— Start of Selected text —
FIG. 3 illustrates the wavy path 36 of the peak "P" of a single flute as the flute traverses the height "H" from the bottom 24 of the cup to the rim zone 34. Similarly, the respective bases (e.g. B1, B2) traverse wavy paths 37 from the bottom of the cup to the rim zone, paths 37 being generally parallel, or nearly parallel, to paths 36. A single wavy path 37 of a base "B" is illustrated in dashed outline in FIG. 2.
The wavy paths 36, 37 have both lateral, typically horizontal, vector components and upstanding, typically vertical, vector components, with the lateral components being alternately directed to the left and then to the right of the upstanding axes 35 which represent the general upward directions of the respective back and forth alternating paths 36 of the flutes.
As illustrated in FIGS. 2 and 3, the wavy paths 36, 37 preferably define generally equal and opposite alternating horizontal divergences from typically (though not necessarily) straight, upwardly directed axes 35. The wavy paths 36 of peaks "P" have wavelengths 38 defined by the distance between repetitions of the wave pattern.
Each wavy path 36 also has a left-to-right amplitude 40 defined by the perpendicular distance between the maximum left and right divergences of the wavy path 36 from the respective axis 35. Generally, the straight-line wavelength 38 is less than the straight-line length "L" of the flute, the length "L" corresponding generally to height "H" of the sidewall 12 after the blank 18 is formed into the sidewall, and the rim 16 is formed.
In preferred embodiments, at least two wavelengths 38 are defined along the path 36 between bottom 24 and top 39 of the cup. In more preferred embodiments, 3 to 5 wavelengths are defined along the path 36. In an eight fluid ounce cup having height "H" of about 3.8 inches, four wavelengths are most preferred.
— End of Selected text —
— Start of Extracted data —
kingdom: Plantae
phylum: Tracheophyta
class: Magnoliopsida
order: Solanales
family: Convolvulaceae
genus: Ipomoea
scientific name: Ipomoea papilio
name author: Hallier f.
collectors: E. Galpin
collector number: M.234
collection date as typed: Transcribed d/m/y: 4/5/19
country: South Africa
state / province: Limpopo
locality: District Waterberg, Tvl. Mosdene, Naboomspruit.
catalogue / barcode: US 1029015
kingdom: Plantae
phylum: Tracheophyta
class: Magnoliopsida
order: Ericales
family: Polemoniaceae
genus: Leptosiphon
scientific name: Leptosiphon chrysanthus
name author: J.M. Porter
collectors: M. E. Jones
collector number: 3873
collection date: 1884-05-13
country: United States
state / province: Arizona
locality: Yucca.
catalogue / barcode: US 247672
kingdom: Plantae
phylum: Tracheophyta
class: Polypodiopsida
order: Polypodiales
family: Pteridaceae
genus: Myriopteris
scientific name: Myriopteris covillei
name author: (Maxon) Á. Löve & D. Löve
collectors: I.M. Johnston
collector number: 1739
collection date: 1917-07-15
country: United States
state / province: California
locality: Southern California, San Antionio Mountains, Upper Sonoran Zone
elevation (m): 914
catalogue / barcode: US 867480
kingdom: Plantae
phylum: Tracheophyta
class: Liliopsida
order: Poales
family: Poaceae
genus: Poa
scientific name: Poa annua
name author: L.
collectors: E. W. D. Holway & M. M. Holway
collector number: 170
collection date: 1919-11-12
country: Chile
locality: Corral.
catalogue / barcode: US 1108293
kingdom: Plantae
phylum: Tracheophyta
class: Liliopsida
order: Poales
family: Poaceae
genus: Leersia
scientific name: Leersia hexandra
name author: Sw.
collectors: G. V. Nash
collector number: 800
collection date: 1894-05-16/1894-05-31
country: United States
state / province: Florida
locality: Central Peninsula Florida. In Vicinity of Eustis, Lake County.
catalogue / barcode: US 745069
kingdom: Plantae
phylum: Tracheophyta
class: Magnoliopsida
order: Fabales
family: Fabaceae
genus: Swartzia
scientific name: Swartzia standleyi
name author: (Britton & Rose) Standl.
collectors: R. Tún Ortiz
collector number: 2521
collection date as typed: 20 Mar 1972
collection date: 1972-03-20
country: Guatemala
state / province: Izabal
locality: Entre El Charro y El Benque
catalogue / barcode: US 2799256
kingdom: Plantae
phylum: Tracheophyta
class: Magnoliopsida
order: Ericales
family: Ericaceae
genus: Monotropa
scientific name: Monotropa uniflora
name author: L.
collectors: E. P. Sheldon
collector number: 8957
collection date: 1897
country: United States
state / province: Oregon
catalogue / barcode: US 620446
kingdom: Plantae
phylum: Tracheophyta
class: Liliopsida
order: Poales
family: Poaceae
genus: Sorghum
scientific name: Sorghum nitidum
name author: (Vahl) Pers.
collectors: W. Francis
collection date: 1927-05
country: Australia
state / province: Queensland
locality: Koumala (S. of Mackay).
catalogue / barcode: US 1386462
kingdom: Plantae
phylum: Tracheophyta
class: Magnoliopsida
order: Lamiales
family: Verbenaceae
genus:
— End of Extracted data —
-- Task requirements --
• 1. In the fluted cup description, how many wavelengths are most preferred for an eight fluid ounce cup with a height of about 3.8 inches?
• 2. List every single capital letter that the fluted cup description sets in quotation marks, along with what each one labels.
• 3. Carry the fluted cup description forward from its last sentence.

-- Answers for the tasks --
• 1. Four wavelengths.

• 2.
- "P": the peak of a flute
- "H": the height the flute traverses from the bottom of the cup to the rim zone
- "B": a base
- "L": the straight-line length of the flute

• 3.
Referring to the wavy path 36 illustrated in FIG. 3, a path vector "V" is shown tangential to the path 36 at point "T." The path vector "V" includes a vertical vector component "VV" and a horizontal vector component "VH." Applying this vector model to the corrugated container 10 shown in FIG. 1, vertical vector component "VV" of the fluting 30 provides resistance to deformation and crushing along longitudinal axis 47 due to a downward, or upward, applied force 50V as illustrated in FIG. 4. The horizontal vector component "VH" of fluting 30 provides resistance to bending or folding due to laterally applied forces such as squeezing of the cup as illustrated at 50L in FIGS. 4 and 5.
The back and forth zig-zag nature of wavy path 36 in part defines the amount of resistance to deformation along the longitudinal axis 47 of the cup (FIG. 4) and resistance to transverse squeezing, folding, or bending. Also, depth "D" and width "W" of the flutes 30 affect the amount of resistance to bending, both along, and transverse to, longitudinal axis 47.
As illustrated in FIG. 9, other fluting patterns having alternating lateral divergences from generally upstanding axes 35 are contemplated. FIG. 9 shows a blank 18 wherein the flute pattern contains alternating segments of a V-shaped, zig-zag path transitioning back and forth across axes 35, at preferably acute angles to the axis, between alternating left and right lateral divergences from upstanding axes 35. Each wavelength 38 includes two wave segments. A first segment "S1" extends to the left along a generally straight line across the respective axis 35 to a first end point "E1." From there, a second segment "S2" extends to the right along a generally straight line across the same axis 35 to a second end point "E2," thus defining the entire wavelength 38 with the first and second segments "S1" and "S2." The first and second segments in the embodiment of FIG. 9 generally define approximately equal and opposite acute angles "A" with the axis 35, and repeat along the respective axis 35 to the end of the respective flute 30.
A medium 28 having wavy paths 36 is preferred because of the lesser stresses on the medium at the loci of the extremes of amplitude. Stresses in wavy paths 36 are less, compared to other alternating flute patterns, (i) when the flute pattern is formed, (ii) when the sidewall 12 is wrapped into the frustoconical cup configuration, and (iii) if and when the cup is squeezed by the user.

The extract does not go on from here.